WASHINGTON – Federal Reserve officials in their last meeting discussed a “number of policy tools” that the central bank might use to further stimulate the economy in the face of the weakening recovery, an official account released on Wednesday said, but they remained in wait-and-see mode.
“Many members judged that additional monetary accommodation would likely be warranted fairly soon unless incoming information pointed to a substantial and sustainable strengthening in the pace of the economic recovery,” the account of the meeting that ended Aug. 1 said.
With few signs of a substantial and sustainable strengthening evident this summer, the report will likely solidify investors’ expectations that the bank will take new measures this fall.
The participants in the meeting discussed a number of options to give more support to the economy, the minutes said. Those include keeping the federal funds rate near zero for a longer period than currently indicated. The Fed has said it will keep that rate low through 2014.
“It was noted that such an extension might be particularly effective if done in conjunction with a statement indicating that a highly accommodative stance of monetary policy was likely to be maintained even as the recovery progressed,” the meeting notes said.
“A few” members suggested “replacing the calendar date with guidance that was linked more directly” to the economy, or removing any guidance as to when the rate would increase.
The committee also discussed undertaking a new round of aggressive asset purchases to push down interest rates and prod investors to invest now.
“A few participants” expressed concern that new measures might “increase the risks to financial stability or lead to a rise in longer-term inflation expectations.”
But “many participants” said that such a program would help the recovery by pushing down long-term interest rates and easing financial strains. “Some” participants also argued that new measures would boost confidence.
After great anticipation ahead of its last meeting, the Fed’s policy-making committee decided against taking new action to bolster the American economy when it met at the turn of the month. It repeated its pledge to support the economy if necessary, using somewhat stronger language than it had in past statements.
“The committee will closely monitor incoming information on economic and financial developments and will provide additional accommodation as needed to promote a stronger economic recovery and sustained improvement in labor market conditions in a context of price stability,” it said.
The central bank said that the recovery seemed to have lost steam in the first half of 2012, with growth to “remain moderate over coming quarters and then to pick up very gradually” and the unemployment rate to fall “only slowly.”
The unemployment rate remains stuck above 8 percent, and the spring and summer have seen a slew of weak economic data in manufacturing, consumer sentiment and industrial production, among other indicators, though there have been new signs of life in the housing market.
The persistent headwinds identified by the Fed and other economic analysts include high unemployment, a still-depressed housing sector and financial market strain emanating from the sovereign-debt crisis in Europe.
In June, the Fed cut its official forecasts for growth both this year and next. It said it anticipates the economy to expand 1.9 percent to 2.4 percent in 2012, down from the forecast of 2.4 percent to 2.9 percent growth it made in April. In 2013, it anticipates growth of 2.2 percent to 2.8 percent, down from the 2.7 percent to 3.1 percent it forecast in April.
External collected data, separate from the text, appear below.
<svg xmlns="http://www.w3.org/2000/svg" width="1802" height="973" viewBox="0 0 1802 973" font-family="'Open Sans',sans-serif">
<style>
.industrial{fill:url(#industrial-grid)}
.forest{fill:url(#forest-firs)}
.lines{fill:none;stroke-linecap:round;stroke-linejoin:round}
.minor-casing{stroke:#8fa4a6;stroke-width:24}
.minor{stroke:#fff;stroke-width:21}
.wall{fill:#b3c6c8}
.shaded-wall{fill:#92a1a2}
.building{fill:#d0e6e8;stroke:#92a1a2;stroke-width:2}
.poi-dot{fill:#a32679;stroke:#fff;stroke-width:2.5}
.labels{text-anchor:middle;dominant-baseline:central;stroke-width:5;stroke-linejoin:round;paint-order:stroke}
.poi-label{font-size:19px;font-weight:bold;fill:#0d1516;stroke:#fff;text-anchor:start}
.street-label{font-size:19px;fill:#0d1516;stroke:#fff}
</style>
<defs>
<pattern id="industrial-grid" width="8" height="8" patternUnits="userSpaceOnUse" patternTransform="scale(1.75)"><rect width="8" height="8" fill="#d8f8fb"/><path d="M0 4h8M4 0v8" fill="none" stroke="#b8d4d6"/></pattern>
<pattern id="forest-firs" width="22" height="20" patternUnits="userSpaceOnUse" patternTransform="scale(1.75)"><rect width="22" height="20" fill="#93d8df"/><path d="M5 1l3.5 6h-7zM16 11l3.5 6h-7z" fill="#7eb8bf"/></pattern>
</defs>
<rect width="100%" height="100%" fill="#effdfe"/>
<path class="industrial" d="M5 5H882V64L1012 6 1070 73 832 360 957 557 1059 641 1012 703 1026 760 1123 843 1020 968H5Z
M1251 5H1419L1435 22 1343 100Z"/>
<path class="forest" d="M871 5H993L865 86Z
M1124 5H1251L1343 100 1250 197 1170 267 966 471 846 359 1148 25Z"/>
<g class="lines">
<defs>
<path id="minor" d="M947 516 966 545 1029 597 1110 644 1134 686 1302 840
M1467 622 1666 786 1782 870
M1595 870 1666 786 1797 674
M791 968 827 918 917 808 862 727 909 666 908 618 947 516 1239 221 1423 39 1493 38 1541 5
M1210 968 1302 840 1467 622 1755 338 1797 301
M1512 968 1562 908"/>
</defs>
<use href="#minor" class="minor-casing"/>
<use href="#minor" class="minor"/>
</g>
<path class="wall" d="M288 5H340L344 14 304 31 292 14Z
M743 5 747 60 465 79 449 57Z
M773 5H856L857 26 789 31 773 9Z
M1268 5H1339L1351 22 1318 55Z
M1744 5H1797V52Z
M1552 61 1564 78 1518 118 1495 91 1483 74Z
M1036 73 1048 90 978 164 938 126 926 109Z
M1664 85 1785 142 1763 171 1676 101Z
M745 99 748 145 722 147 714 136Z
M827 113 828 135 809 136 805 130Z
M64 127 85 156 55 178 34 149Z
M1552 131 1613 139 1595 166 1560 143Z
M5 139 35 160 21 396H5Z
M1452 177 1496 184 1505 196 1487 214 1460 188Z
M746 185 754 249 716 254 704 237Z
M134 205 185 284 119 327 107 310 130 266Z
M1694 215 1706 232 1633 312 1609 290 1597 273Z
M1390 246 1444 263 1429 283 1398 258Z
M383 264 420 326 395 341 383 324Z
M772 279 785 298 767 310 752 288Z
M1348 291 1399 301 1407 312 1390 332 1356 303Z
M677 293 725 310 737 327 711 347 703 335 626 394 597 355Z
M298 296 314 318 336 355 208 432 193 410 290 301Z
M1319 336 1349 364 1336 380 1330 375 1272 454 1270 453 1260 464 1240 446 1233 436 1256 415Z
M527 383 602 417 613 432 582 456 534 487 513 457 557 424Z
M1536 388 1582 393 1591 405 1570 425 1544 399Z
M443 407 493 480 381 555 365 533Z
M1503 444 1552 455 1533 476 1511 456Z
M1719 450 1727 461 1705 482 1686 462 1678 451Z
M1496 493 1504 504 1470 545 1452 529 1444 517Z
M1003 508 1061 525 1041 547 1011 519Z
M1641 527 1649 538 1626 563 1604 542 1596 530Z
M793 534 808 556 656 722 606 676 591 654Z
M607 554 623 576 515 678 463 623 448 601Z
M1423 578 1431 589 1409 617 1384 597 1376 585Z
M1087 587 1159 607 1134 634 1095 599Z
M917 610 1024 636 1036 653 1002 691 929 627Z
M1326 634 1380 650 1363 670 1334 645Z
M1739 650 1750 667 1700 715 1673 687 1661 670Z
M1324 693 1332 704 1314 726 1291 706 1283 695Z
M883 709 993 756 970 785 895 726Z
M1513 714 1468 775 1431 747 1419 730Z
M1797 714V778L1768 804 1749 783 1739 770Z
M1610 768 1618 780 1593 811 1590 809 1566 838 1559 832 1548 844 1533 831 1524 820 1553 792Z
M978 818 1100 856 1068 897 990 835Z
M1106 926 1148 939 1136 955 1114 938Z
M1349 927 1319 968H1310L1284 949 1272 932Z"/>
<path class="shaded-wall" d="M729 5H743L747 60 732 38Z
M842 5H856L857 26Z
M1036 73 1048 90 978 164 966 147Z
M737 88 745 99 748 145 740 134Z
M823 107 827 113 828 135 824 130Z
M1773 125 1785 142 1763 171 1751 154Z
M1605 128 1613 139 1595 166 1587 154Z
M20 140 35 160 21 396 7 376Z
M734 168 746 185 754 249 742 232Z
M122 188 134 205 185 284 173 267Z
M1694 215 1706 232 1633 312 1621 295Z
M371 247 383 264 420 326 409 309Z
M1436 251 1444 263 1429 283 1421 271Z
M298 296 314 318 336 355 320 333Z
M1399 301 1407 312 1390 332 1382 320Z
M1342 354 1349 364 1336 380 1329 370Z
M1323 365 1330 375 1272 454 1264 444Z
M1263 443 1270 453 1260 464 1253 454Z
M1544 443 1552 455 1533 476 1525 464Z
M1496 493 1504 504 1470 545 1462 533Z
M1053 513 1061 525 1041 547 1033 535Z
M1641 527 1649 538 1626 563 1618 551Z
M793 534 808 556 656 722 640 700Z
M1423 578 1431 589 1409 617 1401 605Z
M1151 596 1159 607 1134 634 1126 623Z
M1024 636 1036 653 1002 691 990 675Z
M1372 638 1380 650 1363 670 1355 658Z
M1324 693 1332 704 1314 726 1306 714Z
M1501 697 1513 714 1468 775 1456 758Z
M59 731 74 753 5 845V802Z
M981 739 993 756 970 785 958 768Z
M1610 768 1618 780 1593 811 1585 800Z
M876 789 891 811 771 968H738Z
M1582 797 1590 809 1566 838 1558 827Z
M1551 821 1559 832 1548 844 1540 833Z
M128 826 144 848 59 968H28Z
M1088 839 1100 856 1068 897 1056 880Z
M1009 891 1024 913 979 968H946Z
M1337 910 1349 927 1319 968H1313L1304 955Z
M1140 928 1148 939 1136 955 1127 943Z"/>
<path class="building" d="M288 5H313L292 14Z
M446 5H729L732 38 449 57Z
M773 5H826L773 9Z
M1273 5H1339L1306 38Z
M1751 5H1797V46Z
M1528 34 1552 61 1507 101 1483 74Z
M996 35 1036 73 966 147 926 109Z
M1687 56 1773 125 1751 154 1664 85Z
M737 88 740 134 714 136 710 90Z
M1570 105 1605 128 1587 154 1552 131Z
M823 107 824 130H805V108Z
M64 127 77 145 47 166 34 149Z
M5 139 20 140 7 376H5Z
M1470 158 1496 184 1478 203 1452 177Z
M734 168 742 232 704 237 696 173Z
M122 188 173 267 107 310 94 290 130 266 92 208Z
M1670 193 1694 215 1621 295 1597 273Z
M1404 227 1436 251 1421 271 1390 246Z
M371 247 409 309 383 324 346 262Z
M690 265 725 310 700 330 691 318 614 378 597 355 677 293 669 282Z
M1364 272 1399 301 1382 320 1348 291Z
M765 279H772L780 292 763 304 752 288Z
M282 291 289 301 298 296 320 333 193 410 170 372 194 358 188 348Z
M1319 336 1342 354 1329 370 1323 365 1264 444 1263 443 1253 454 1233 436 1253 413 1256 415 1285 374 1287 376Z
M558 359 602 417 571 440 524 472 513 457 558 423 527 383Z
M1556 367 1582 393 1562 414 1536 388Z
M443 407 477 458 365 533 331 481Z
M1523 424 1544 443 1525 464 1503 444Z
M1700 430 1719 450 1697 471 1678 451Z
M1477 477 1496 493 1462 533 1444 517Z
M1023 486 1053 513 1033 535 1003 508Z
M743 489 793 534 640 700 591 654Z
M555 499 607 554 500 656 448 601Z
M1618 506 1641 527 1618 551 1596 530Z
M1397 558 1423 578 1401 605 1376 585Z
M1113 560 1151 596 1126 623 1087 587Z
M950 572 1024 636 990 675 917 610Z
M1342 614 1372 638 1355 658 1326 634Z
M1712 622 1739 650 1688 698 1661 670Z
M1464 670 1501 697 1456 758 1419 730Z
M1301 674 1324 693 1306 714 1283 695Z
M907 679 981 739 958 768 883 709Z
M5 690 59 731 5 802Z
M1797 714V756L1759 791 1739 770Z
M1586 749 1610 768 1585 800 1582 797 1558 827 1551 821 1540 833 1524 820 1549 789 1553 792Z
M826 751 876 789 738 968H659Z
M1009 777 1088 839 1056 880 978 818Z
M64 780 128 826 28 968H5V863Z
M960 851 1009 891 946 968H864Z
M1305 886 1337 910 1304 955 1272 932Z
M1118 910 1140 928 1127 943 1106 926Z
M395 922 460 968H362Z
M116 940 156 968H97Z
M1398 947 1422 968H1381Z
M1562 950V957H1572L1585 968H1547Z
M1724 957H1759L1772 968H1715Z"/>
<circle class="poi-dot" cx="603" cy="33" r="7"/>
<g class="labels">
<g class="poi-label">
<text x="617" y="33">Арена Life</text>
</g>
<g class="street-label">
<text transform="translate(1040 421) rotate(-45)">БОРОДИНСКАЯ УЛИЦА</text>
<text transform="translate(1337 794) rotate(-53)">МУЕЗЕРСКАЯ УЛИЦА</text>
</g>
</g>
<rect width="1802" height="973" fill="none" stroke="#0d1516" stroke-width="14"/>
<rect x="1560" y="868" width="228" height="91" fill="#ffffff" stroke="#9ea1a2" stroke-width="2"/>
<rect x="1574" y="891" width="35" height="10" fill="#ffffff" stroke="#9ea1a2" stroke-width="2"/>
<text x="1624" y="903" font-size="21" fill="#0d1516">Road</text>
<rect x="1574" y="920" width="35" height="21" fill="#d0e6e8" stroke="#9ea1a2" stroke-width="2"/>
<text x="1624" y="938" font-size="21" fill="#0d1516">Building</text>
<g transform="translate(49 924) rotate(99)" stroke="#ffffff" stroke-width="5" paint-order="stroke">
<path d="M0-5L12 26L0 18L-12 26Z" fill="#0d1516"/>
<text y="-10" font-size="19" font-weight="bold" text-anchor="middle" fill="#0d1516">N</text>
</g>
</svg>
The Fed is already engaged in ambitious programs to support demand, bolster employment and support the wan recovery. It has cut its short-term interest rates to close to zero and held them there to encourage investment, and has said it will continue to keep interest rates low at least through 2014. It is also engaged in a bond-buying program through the end of this year to bring down long-term interest rates.
But the latest economic weakening – when once again the recovery lost momentum – has raised investor speculation that the Fed might take yet more measures to support the economy.
Many market participants are betting on a massive new round of bond-buying — called “quantitative easing” by central bankers and colloquially known as “QE3,” since the Fed has launched two prior efforts.
But some Federal Reserve officials have expressed hesitancy about whether such measures would work. The so-called hawks on the committee – those more concerned with the specter of rising inflation – have also argued that the Fed should abstain.
Some economic data has come in better than expected recently. Most important, there are signs of a nascent housing recovery, with home prices and sales volumes picking up and builders more confident in breaking ground. Although the unemployment rate did not fall in July, hiring picked up.
Another looming problem for the American economy is the “fiscal cliff,” as Ben S. Bernanke, the Fed chairman, has termed the tax increases and spending cuts due to hit in 2013. On Wednesday, the Congressional Budget Office warned that if lawmakers do not delay the tax increases and spending cuts, the hit could throw the country back into recession.
“The most effective way that the Congress could help to support the economy right now would be to work to address the nation’s fiscal challenges in a way that takes into account both the need for long-run sustainability and the fragility of the recovery,” Mr. Bernanke told the Senate Banking Committee this summer.
But Congress has taken no action thus far, given the looming presidential and Congressional elections.
Mr. Bernanke will next be able to elaborate on his view of the economy at an annual monetary policy conference held in Jackson Hole, Wyo., at the end of August.
The next chance for the Fed’s policy-making committee to take new measures comes when it meets in Sept. 12-13 followed by a news conference with Mr. Bernanke.